Similiarly, in the scenes of Florence at work and, later, eating dinner, the progress bar is utterly redundant when it comes to conveying information. In the work scene, it’s clear from the grid of numbers how many more you still have to match up. In the dinner scene, the sushi box clearly has 8 pieces. This means that the progress bar is included not for its apparent purpose of indicating progress, but rather to make an emotional and storytelling point.
The benefit of establishing and reinforcing these patterns across multiple scenes is that the game then gets to subvert it for storytelling effect. Chapter two, largely a flashback to when Florence was seven years old, also contains scenes where your actions are ultimately meaningless in terms of impacting gameplay. But these scenes, where you decorate a picture of a boat and a butterfly by putting colourful stickers on them, contain no progress bar. That’s because the purpose of that task, for both seven-year-old Florence and you as the player, is to express your creativity. You get many more choices in how to decorate the boat and butterfly than you were given during the tasks in the first scene. There are no right or wrong answers, unlike in the next part of chapter two where you are doing maths homework as a young Florence.
This subversion is a meta-pattern that is repeated through the rest of the game, most notably in the puzzle-piece conversation scenes, as well as the scenes where you are unpacking and packing up belongings.

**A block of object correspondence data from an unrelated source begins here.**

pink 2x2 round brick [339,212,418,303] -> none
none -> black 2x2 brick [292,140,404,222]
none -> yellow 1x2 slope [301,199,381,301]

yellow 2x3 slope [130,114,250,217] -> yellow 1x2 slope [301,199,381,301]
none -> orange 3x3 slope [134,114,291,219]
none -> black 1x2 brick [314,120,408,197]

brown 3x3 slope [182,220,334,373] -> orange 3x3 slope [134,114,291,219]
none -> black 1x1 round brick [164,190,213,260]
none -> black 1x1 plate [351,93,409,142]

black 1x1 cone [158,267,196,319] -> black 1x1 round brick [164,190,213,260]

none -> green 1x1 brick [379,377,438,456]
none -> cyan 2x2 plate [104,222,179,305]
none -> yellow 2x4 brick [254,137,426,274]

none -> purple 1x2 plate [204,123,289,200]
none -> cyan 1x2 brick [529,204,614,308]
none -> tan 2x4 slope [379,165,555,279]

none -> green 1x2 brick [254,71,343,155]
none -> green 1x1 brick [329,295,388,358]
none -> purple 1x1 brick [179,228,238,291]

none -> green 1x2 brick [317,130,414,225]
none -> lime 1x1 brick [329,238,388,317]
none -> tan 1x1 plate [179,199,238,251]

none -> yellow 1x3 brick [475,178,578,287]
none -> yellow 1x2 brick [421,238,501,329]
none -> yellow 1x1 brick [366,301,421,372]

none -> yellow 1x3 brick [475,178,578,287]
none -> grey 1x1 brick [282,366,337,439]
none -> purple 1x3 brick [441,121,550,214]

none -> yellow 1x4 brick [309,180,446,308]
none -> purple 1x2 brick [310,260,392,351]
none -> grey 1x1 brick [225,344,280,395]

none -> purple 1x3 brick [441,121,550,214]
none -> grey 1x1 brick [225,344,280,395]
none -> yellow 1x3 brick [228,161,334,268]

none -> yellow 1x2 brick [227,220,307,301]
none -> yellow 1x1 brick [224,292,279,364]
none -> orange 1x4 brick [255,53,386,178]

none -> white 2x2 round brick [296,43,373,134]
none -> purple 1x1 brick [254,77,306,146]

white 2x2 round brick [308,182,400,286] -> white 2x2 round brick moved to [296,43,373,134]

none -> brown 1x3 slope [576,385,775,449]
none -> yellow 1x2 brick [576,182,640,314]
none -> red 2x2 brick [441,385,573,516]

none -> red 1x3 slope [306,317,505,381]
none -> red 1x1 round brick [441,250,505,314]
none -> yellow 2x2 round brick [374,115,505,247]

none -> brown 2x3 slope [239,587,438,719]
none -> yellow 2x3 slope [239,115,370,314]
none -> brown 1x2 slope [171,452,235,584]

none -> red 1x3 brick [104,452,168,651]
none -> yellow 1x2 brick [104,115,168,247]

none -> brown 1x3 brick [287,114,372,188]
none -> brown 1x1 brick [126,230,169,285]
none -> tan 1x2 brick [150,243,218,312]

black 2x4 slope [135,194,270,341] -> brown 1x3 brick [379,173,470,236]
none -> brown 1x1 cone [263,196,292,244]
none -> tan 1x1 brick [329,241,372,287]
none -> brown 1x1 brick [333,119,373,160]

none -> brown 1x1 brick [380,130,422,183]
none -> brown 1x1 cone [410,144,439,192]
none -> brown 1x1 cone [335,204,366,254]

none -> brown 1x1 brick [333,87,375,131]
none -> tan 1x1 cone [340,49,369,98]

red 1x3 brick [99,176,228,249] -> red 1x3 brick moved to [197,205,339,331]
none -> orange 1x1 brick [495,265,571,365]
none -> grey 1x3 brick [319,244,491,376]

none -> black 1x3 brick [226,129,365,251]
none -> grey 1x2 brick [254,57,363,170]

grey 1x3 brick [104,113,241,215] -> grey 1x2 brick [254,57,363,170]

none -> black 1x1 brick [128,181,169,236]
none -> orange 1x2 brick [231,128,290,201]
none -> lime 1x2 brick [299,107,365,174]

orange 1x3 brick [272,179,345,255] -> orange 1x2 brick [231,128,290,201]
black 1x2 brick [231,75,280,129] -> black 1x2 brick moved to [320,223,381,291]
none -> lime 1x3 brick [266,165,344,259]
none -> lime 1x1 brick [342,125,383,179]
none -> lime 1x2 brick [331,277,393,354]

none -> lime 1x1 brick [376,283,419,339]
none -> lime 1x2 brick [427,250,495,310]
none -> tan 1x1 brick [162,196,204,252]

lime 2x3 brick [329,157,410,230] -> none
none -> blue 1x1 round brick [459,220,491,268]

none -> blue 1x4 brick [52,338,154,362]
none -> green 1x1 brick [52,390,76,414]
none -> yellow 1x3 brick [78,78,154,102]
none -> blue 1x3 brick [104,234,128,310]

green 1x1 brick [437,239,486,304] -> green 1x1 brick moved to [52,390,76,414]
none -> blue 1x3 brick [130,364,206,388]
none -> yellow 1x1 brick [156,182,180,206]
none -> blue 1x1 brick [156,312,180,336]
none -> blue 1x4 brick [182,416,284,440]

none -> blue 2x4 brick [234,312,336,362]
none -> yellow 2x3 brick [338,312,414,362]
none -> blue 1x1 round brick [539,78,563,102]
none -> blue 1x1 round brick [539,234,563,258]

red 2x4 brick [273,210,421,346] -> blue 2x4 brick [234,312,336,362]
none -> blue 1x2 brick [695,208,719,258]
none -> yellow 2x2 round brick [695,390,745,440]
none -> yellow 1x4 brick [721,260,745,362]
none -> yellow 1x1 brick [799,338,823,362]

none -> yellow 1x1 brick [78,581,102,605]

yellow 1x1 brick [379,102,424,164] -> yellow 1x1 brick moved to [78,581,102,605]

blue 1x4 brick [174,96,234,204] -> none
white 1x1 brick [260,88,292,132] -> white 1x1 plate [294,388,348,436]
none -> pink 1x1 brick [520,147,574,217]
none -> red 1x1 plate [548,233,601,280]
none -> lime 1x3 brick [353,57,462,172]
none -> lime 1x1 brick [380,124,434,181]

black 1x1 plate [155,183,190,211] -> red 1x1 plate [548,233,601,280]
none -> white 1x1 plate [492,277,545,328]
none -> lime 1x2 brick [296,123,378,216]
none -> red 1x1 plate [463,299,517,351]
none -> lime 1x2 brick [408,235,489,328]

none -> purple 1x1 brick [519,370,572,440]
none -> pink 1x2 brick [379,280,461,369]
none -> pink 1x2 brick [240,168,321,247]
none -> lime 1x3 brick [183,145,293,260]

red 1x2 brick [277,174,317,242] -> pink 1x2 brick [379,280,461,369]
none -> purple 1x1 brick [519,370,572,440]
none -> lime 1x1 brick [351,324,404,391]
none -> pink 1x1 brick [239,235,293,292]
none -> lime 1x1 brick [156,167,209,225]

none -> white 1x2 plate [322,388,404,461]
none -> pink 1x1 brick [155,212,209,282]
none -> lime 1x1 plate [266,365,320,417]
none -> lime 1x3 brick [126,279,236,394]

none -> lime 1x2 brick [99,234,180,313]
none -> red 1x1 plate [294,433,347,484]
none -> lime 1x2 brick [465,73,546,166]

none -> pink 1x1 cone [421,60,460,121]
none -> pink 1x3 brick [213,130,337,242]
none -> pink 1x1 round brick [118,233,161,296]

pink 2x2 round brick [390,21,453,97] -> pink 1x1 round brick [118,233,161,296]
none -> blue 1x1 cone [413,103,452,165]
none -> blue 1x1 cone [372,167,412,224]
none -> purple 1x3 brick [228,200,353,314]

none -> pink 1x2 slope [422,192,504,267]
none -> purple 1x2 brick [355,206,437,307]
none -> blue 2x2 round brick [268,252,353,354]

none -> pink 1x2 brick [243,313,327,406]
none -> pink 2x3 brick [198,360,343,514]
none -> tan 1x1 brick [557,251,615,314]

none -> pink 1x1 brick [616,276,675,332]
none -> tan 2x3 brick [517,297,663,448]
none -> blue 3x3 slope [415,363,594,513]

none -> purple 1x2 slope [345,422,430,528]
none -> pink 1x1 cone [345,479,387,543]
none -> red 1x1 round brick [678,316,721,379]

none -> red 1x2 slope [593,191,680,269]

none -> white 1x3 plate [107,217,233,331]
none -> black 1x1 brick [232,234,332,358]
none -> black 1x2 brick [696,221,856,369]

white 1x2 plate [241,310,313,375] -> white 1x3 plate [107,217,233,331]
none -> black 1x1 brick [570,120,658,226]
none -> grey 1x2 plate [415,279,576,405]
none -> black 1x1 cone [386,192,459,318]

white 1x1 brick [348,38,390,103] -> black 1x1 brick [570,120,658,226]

Chapter two ends with Florence drifting apart from her friends as she grows from seven-years-old into present-day Florence. Time, however, doesn’t pass automatically here. You as the player have to spin the hands of the clockface to advance time. You can spin backwards to relive Florence’s younger days, or even do nothing, but the game will not proceed until you advance time to present-day.
This does two things. It makes you (as player and as Florence) complicit in the drifting apart. This wasn’t just something that happened to you but a life choice. The second effect is pacing. Unlike in chapter one where the time passing was a matter of minutes or at most hours, here we are talking about years, and the spinning-clockface interaction forces you as the player to experience it as a longer period of time.
This control over pacing is even more apparent in chapter three (note the re-appearance of the Instagram-like app to remind players of Florence’s trance-like state of mind). The musical notes that Florence follows appear at slowly and sporadically at first, then speeds up in such a way that you almost involuntarily start tapping faster and more excitedly as Florence gets closer to the source of the music.
Thus ends Act One. What amazes me about Florence is that this level of creativity, craft and care is sustained through five more acts.